When a line in the listing below contains the word "APERTURE", return a copy of that line.
■ ■ ■ ■ ■ ■ ■
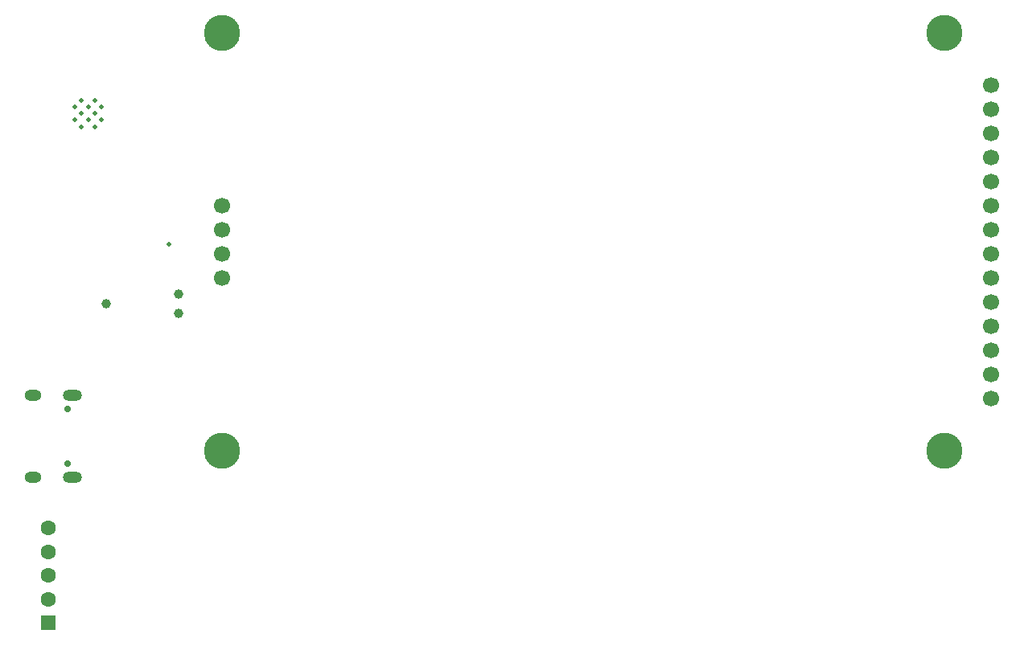
<source format=gbr>
%TF.GenerationSoftware,KiCad,Pcbnew,8.0.6*%
%TF.CreationDate,2024-10-31T12:41:22-07:00*%
%TF.ProjectId,veramonitor,76657261-6d6f-46e6-9974-6f722e6b6963,rev?*%
%TF.SameCoordinates,Original*%
%TF.FileFunction,Soldermask,Bot*%
%TF.FilePolarity,Negative*%
%FSLAX46Y46*%
G04 Gerber Fmt 4.6, Leading zero omitted, Abs format (unit mm)*
G04 Created by KiCad (PCBNEW 8.0.6) date 2024-10-31 12:41:22*
%MOMM*%
%LPD*%
G01*
G04 APERTURE LIST*
%ADD10R,1.600000X1.600000*%
%ADD11C,1.600000*%
%ADD12C,0.500000*%
%ADD13C,0.700000*%
%ADD14O,2.000000X1.200000*%
%ADD15O,1.800000X1.200000*%
%ADD16C,0.990600*%
%ADD17C,3.800000*%
%ADD18C,1.700000*%
G04 APERTURE END LIST*
D10*
%TO.C,U11*%
X45130000Y-134030000D03*
D11*
X45130000Y-131530000D03*
X45130000Y-129030000D03*
X45130000Y-126530000D03*
X45130000Y-124030000D03*
%TD*%
D12*
%TO.C,U3*%
X57870000Y-94125000D03*
%TD*%
%TO.C,U5*%
X48650000Y-81725000D03*
X50050000Y-81725000D03*
X47950000Y-81025000D03*
X49350000Y-81025000D03*
X50750000Y-81025000D03*
X48650000Y-80325000D03*
X50050000Y-80325000D03*
X47950000Y-79625000D03*
X49350000Y-79625000D03*
X50750000Y-79625000D03*
X48650000Y-78925000D03*
X50050000Y-78925000D03*
%TD*%
D13*
%TO.C,U2*%
X47185000Y-111435000D03*
X47185000Y-117215000D03*
D14*
X47725000Y-110005000D03*
X47725000Y-118645000D03*
D15*
X43535000Y-110005000D03*
X43535000Y-118645000D03*
%TD*%
D16*
%TO.C,U1*%
X51285000Y-100360000D03*
X58905000Y-99345000D03*
X58905000Y-101375000D03*
%TD*%
D17*
%TO.C,U7*%
X63435000Y-71850000D03*
X63435000Y-115850000D03*
X139505000Y-71850000D03*
X139505000Y-115850000D03*
D18*
X144415000Y-110360000D03*
X144415000Y-107820000D03*
X144415000Y-105280000D03*
X144415000Y-102740000D03*
X144415000Y-100200000D03*
X144415000Y-97660000D03*
X144415000Y-95120000D03*
X144415000Y-92580000D03*
X144415000Y-90040000D03*
X144415000Y-87500000D03*
X144415000Y-84960000D03*
X144415000Y-82420000D03*
X144415000Y-79880000D03*
X144415000Y-77340000D03*
X63435000Y-97660000D03*
X63435000Y-95120000D03*
X63435000Y-92580000D03*
X63435000Y-90040000D03*
%TD*%
M02*

</source>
■ ■ ■ ■ ■ ■ ■
→ Task result
G04 APERTURE LIST*
G04 APERTURE END LIST*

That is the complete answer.